(Data excerpts)
+++++

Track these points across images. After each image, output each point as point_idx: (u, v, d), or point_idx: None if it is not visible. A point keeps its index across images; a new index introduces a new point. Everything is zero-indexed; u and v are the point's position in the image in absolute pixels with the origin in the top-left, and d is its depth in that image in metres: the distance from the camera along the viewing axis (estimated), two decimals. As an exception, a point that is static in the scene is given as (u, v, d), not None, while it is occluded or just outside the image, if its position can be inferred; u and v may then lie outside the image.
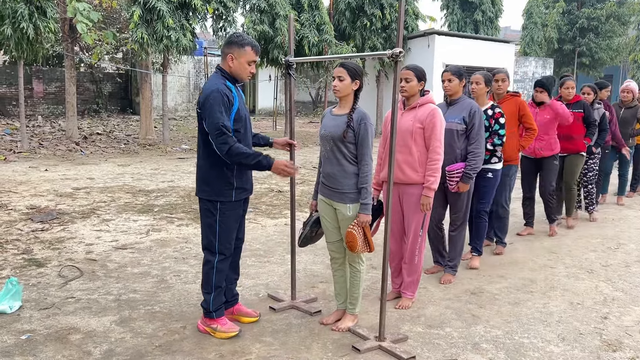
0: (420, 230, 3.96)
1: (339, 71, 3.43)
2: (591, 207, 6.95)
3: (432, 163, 3.85)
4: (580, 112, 6.15)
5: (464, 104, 4.40)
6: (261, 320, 3.74)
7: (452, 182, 4.35)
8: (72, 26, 12.75)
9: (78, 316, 3.76)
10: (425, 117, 3.84)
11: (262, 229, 6.21)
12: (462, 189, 4.37)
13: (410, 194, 3.92)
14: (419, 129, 3.85)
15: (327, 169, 3.52)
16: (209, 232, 3.46)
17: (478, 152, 4.32)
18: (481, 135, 4.35)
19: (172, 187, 8.51)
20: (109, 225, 6.18)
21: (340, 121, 3.44)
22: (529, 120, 5.30)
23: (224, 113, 3.24)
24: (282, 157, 8.87)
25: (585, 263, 5.20)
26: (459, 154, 4.35)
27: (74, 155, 11.90)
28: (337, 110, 3.53)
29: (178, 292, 4.24)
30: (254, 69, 3.45)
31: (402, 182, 3.90)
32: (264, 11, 14.98)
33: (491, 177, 4.81)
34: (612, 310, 4.06)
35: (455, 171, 4.32)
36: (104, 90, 23.63)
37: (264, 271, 4.78)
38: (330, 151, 3.47)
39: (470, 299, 4.22)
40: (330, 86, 20.65)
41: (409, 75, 3.87)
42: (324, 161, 3.58)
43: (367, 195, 3.41)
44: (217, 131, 3.20)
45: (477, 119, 4.32)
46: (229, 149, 3.20)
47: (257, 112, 27.21)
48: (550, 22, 25.15)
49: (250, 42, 3.36)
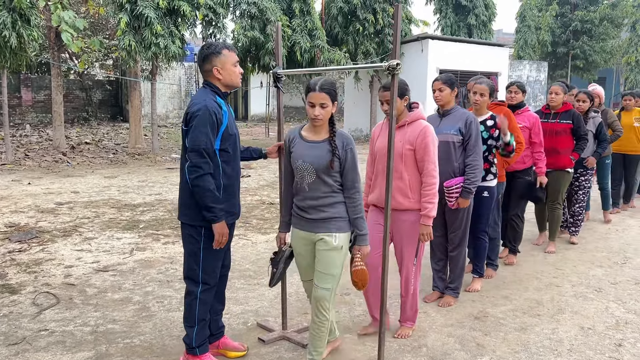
0: (414, 259, 3.64)
1: (322, 97, 2.88)
2: (576, 228, 6.21)
3: (428, 188, 3.50)
4: (569, 124, 5.55)
5: (458, 113, 4.10)
6: (249, 354, 3.45)
7: (452, 198, 4.04)
8: (58, 34, 12.44)
9: (50, 352, 3.45)
10: (415, 136, 3.48)
11: (253, 246, 5.91)
12: (463, 204, 4.07)
13: (402, 221, 3.58)
14: (409, 151, 3.50)
15: (307, 201, 3.04)
16: (191, 260, 3.17)
17: (476, 165, 4.02)
18: (479, 146, 4.06)
19: (159, 200, 8.20)
20: (91, 244, 5.87)
21: (322, 150, 2.97)
22: (515, 132, 4.75)
23: (210, 134, 2.96)
24: (273, 165, 8.43)
25: (593, 281, 4.94)
26: (456, 167, 4.05)
27: (60, 166, 11.57)
28: (311, 135, 3.03)
29: (160, 321, 3.94)
30: (240, 68, 3.19)
31: (394, 209, 3.52)
32: (254, 17, 14.73)
33: (487, 196, 4.47)
34: (626, 336, 3.79)
35: (454, 186, 4.01)
36: (93, 97, 23.27)
37: (254, 295, 4.48)
38: (312, 183, 3.01)
39: (474, 325, 3.94)
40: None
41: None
42: (299, 192, 3.09)
43: (364, 224, 3.07)
44: (195, 152, 2.93)
45: (474, 129, 4.02)
46: (199, 176, 2.94)
47: (249, 118, 26.93)
48: (544, 25, 25.03)
49: (224, 45, 3.11)
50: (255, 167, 11.62)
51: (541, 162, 5.19)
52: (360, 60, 16.86)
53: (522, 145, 4.78)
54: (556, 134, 5.56)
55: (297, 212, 3.15)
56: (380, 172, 3.58)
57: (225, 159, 3.10)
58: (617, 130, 6.90)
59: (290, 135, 3.14)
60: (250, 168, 11.37)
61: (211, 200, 2.96)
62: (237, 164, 3.24)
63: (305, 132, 3.08)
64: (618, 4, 25.14)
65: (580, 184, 6.11)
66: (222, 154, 3.08)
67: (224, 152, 3.09)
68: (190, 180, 2.96)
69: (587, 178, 6.11)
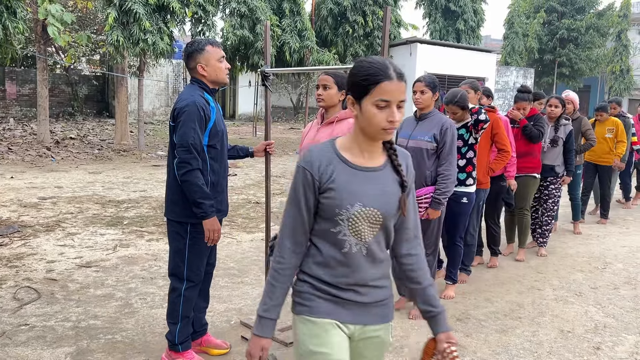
0: None
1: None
2: (543, 239, 5.96)
3: None
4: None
5: (434, 119, 3.91)
6: (232, 352, 3.45)
7: (421, 208, 3.82)
8: (45, 27, 12.32)
9: (30, 347, 3.42)
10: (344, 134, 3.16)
11: (238, 244, 5.91)
12: (432, 215, 3.88)
13: None
14: None
15: (359, 274, 1.81)
16: (177, 257, 3.16)
17: (449, 175, 3.82)
18: (453, 155, 3.86)
19: (144, 197, 8.15)
20: (74, 239, 5.81)
21: (387, 182, 1.82)
22: (502, 140, 4.69)
23: (198, 130, 2.96)
24: (260, 165, 8.42)
25: (574, 285, 5.00)
26: (428, 175, 3.86)
27: (44, 161, 11.44)
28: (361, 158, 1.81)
29: (143, 318, 3.93)
30: (227, 63, 3.18)
31: None
32: (244, 16, 14.71)
33: (466, 202, 4.28)
34: (604, 340, 3.85)
35: (424, 196, 3.82)
36: (79, 92, 23.03)
37: (237, 294, 4.48)
38: (374, 241, 1.81)
39: (456, 326, 3.98)
40: (312, 92, 20.47)
41: (327, 82, 3.23)
42: (349, 261, 1.79)
43: (437, 297, 1.96)
44: (184, 148, 2.92)
45: (449, 137, 3.82)
46: (188, 171, 2.92)
47: (237, 117, 26.84)
48: (531, 32, 25.32)
49: (208, 41, 3.10)
50: (241, 165, 11.59)
51: (511, 165, 5.08)
52: (349, 62, 16.91)
53: (509, 153, 4.71)
54: (520, 137, 5.43)
55: (328, 292, 1.82)
56: None
57: (212, 156, 3.10)
58: (591, 139, 6.59)
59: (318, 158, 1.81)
60: (236, 167, 11.35)
61: (200, 196, 2.95)
62: (224, 161, 3.24)
63: (347, 152, 1.83)
64: (604, 14, 25.54)
65: (550, 192, 5.86)
66: (210, 150, 3.08)
67: (211, 148, 3.08)
68: (179, 176, 2.95)
69: (557, 187, 5.87)
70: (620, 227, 7.47)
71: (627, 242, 6.68)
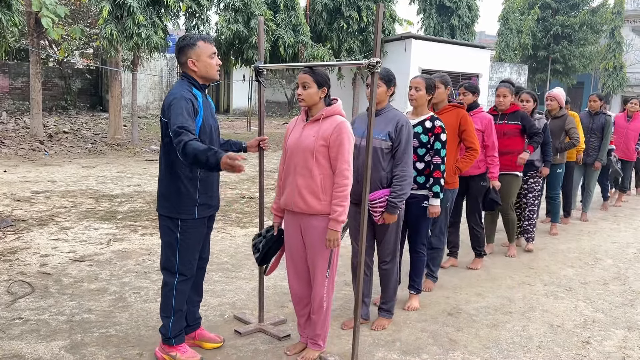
0: (327, 271, 3.21)
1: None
2: (528, 234, 5.96)
3: (339, 189, 3.08)
4: (517, 125, 5.36)
5: (389, 115, 3.62)
6: (225, 345, 3.47)
7: (376, 212, 3.58)
8: (38, 20, 12.26)
9: (24, 341, 3.44)
10: (330, 132, 3.08)
11: (231, 239, 5.93)
12: (388, 220, 3.61)
13: (313, 227, 3.16)
14: (322, 147, 3.10)
15: None
16: (168, 251, 3.18)
17: (404, 176, 3.56)
18: (409, 154, 3.59)
19: (137, 191, 8.15)
20: (68, 233, 5.82)
21: None
22: (470, 138, 4.47)
23: (189, 118, 2.95)
24: (254, 159, 8.38)
25: (564, 280, 5.06)
26: (384, 176, 3.59)
27: (37, 155, 11.41)
28: None
29: (137, 312, 3.95)
30: (218, 60, 3.19)
31: (304, 212, 3.16)
32: (238, 10, 14.66)
33: (427, 206, 4.00)
34: (593, 334, 3.90)
35: (378, 199, 3.55)
36: (73, 86, 22.91)
37: (231, 288, 4.50)
38: None
39: (447, 321, 4.02)
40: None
41: (306, 80, 3.14)
42: None
43: None
44: (178, 128, 2.84)
45: (404, 134, 3.56)
46: (184, 145, 2.77)
47: (231, 111, 26.80)
48: (526, 28, 25.35)
49: (199, 37, 3.10)
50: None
51: (494, 166, 4.96)
52: (343, 58, 16.90)
53: (477, 152, 4.51)
54: (504, 135, 5.34)
55: None
56: (291, 170, 3.21)
57: None
58: (574, 138, 6.33)
59: None
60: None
61: (204, 155, 2.74)
62: None
63: None
64: (598, 11, 25.59)
65: (529, 186, 5.82)
66: None
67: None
68: (180, 154, 2.83)
69: (536, 180, 5.82)
70: (611, 224, 7.54)
71: (618, 238, 6.75)
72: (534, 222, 5.97)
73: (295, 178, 3.16)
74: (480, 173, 5.00)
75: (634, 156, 8.40)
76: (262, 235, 3.50)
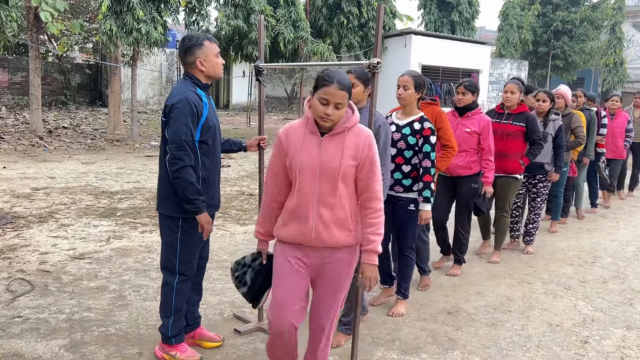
0: (339, 310, 2.81)
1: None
2: (529, 237, 5.85)
3: (374, 216, 2.59)
4: (522, 127, 5.13)
5: (366, 115, 3.29)
6: (225, 345, 3.48)
7: None
8: (37, 15, 12.20)
9: (24, 339, 3.44)
10: (360, 148, 2.54)
11: (231, 237, 5.93)
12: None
13: (338, 260, 2.64)
14: (351, 168, 2.54)
15: None
16: (168, 250, 3.18)
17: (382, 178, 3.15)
18: (386, 156, 3.46)
19: (137, 188, 8.15)
20: (67, 231, 5.82)
21: None
22: (445, 135, 4.30)
23: (191, 126, 2.97)
24: (254, 156, 8.38)
25: (563, 279, 5.06)
26: None
27: (37, 151, 11.40)
28: None
29: (136, 310, 3.95)
30: (221, 59, 3.21)
31: (325, 247, 2.60)
32: (238, 6, 14.62)
33: (414, 209, 3.92)
34: (592, 333, 3.91)
35: None
36: (72, 81, 22.87)
37: (231, 286, 4.49)
38: None
39: (446, 320, 4.03)
40: (306, 82, 20.40)
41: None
42: None
43: None
44: (176, 145, 2.93)
45: (382, 135, 3.38)
46: (180, 168, 2.93)
47: (231, 107, 26.77)
48: (526, 24, 25.33)
49: (205, 37, 3.12)
50: (235, 157, 11.58)
51: (489, 171, 4.77)
52: (343, 53, 16.88)
53: (454, 149, 4.34)
54: (507, 136, 5.14)
55: None
56: (310, 199, 2.56)
57: (204, 151, 3.11)
58: (580, 137, 6.30)
59: None
60: (230, 158, 11.34)
61: (192, 192, 2.97)
62: (216, 156, 3.25)
63: None
64: (598, 6, 25.56)
65: (538, 190, 5.70)
66: (202, 146, 3.09)
67: (203, 144, 3.09)
68: (171, 172, 2.97)
69: (545, 185, 5.70)
70: (611, 221, 7.54)
71: (617, 236, 6.75)
72: (537, 225, 5.87)
73: (318, 209, 2.54)
74: (472, 174, 4.78)
75: (623, 154, 8.27)
76: (247, 264, 2.98)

+++++

* **TASK**
Reproduce only the lines above spanning from the line containing "14: (419, 129, 3.85)" through the line containing "46: (229, 149, 3.20)", word for word.

* **WRITTEN REPLY**
14: (419, 129, 3.85)
15: (327, 169, 3.52)
16: (209, 232, 3.46)
17: (478, 152, 4.32)
18: (481, 135, 4.35)
19: (172, 187, 8.51)
20: (109, 225, 6.18)
21: (340, 121, 3.44)
22: (529, 120, 5.30)
23: (224, 113, 3.24)
24: (282, 157, 8.87)
25: (585, 263, 5.20)
26: (459, 154, 4.35)
27: (74, 155, 11.90)
28: (337, 110, 3.53)
29: (178, 292, 4.24)
30: (254, 69, 3.45)
31: (402, 182, 3.90)
32: (264, 11, 14.98)
33: (491, 177, 4.81)
34: (612, 310, 4.06)
35: (455, 171, 4.32)
36: (104, 90, 23.63)
37: (264, 271, 4.78)
38: (330, 151, 3.47)
39: (470, 299, 4.22)
40: (330, 86, 20.65)
41: (409, 75, 3.87)
42: (324, 161, 3.58)
43: (367, 195, 3.41)
44: (217, 131, 3.20)
45: (477, 119, 4.32)
46: (229, 149, 3.20)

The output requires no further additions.